Goal of the exercise: Your answer should be the complete data, copied exactly.

Records excerpted from a collection:
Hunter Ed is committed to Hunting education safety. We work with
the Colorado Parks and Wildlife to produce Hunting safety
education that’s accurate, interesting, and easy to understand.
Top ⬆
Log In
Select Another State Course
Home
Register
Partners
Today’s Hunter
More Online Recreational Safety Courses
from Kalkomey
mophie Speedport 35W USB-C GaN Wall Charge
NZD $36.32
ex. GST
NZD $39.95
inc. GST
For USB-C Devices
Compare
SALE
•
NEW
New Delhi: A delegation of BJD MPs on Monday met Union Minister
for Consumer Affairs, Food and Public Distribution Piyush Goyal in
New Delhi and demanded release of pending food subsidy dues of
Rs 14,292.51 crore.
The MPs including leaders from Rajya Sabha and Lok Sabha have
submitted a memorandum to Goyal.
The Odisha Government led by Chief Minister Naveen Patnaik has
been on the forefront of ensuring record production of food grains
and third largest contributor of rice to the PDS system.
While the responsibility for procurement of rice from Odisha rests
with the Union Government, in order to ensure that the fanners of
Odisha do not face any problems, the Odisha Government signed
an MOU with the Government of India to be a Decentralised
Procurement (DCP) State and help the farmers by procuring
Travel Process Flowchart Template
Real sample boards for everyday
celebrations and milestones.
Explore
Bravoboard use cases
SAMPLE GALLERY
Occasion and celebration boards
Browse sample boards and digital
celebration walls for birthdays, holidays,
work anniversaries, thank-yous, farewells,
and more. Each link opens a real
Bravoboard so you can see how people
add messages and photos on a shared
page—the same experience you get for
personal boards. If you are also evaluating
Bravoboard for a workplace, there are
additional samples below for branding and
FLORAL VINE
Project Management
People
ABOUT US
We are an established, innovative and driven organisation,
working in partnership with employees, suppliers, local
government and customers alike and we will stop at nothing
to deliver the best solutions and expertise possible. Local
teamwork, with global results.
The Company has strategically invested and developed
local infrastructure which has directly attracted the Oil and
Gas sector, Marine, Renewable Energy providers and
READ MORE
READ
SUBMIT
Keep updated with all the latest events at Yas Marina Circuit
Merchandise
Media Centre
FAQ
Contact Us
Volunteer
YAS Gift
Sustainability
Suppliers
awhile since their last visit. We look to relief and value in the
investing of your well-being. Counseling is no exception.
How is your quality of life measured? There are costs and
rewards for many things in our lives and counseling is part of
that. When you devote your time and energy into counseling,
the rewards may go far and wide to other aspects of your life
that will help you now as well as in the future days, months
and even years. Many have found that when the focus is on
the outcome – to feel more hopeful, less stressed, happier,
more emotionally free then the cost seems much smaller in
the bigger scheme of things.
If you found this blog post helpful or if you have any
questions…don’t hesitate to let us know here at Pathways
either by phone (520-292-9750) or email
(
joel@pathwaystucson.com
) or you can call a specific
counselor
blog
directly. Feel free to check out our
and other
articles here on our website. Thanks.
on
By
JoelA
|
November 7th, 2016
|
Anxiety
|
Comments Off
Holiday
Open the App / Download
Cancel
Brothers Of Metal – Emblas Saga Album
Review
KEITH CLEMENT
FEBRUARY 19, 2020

Result:
Hunter Ed is committed to Hunting education safety. We work with
the Colorado Parks and Wildlife to produce Hunting safety
education that’s accurate, interesting, and easy to understand.
Top ⬆
Log In
Select Another State Course
Home
Register
Partners
Today’s Hunter
More Online Recreational Safety Courses
from Kalkomey
mophie Speedport 35W USB-C GaN Wall Charge
NZD $36.32
ex. GST
NZD $39.95
inc. GST
For USB-C Devices
Compare
SALE
•
NEW
New Delhi: A delegation of BJD MPs on Monday met Union Minister
for Consumer Affairs, Food and Public Distribution Piyush Goyal in
New Delhi and demanded release of pending food subsidy dues of
Rs 14,292.51 crore.
The MPs including leaders from Rajya Sabha and Lok Sabha have
submitted a memorandum to Goyal.
The Odisha Government led by Chief Minister Naveen Patnaik has
been on the forefront of ensuring record production of food grains
and third largest contributor of rice to the PDS system.
While the responsibility for procurement of rice from Odisha rests
with the Union Government, in order to ensure that the fanners of
Odisha do not face any problems, the Odisha Government signed
an MOU with the Government of India to be a Decentralised
Procurement (DCP) State and help the farmers by procuring
Travel Process Flowchart Template
Real sample boards for everyday
celebrations and milestones.
Explore
Bravoboard use cases
SAMPLE GALLERY
Occasion and celebration boards
Browse sample boards and digital
celebration walls for birthdays, holidays,
work anniversaries, thank-yous, farewells,
and more. Each link opens a real
Bravoboard so you can see how people
add messages and photos on a shared
page—the same experience you get for
personal boards. If you are also evaluating
Bravoboard for a workplace, there are
additional samples below for branding and
FLORAL VINE
Project Management
People
ABOUT US
We are an established, innovative and driven organisation,
working in partnership with employees, suppliers, local
government and customers alike and we will stop at nothing
to deliver the best solutions and expertise possible. Local
teamwork, with global results.
The Company has strategically invested and developed
local infrastructure which has directly attracted the Oil and
Gas sector, Marine, Renewable Energy providers and
READ MORE
READ
SUBMIT
Keep updated with all the latest events at Yas Marina Circuit
Merchandise
Media Centre
FAQ
Contact Us
Volunteer
YAS Gift
Sustainability
Suppliers
awhile since their last visit. We look to relief and value in the
investing of your well-being. Counseling is no exception.
How is your quality of life measured? There are costs and
rewards for many things in our lives and counseling is part of
that. When you devote your time and energy into counseling,
the rewards may go far and wide to other aspects of your life
that will help you now as well as in the future days, months
and even years. Many have found that when the focus is on
the outcome – to feel more hopeful, less stressed, happier,
more emotionally free then the cost seems much smaller in
the bigger scheme of things.
If you found this blog post helpful or if you have any
questions…don’t hesitate to let us know here at Pathways
either by phone (520-292-9750) or email
(
joel@pathwaystucson.com
) or you can call a specific
counselor
blog
directly. Feel free to check out our
and other
articles here on our website. Thanks.
on
By
JoelA
|
November 7th, 2016
|
Anxiety
|
Comments Off
Holiday
Open the App / Download
Cancel
Brothers Of Metal – Emblas Saga Album
Review
KEITH CLEMENT
FEBRUARY 19, 2020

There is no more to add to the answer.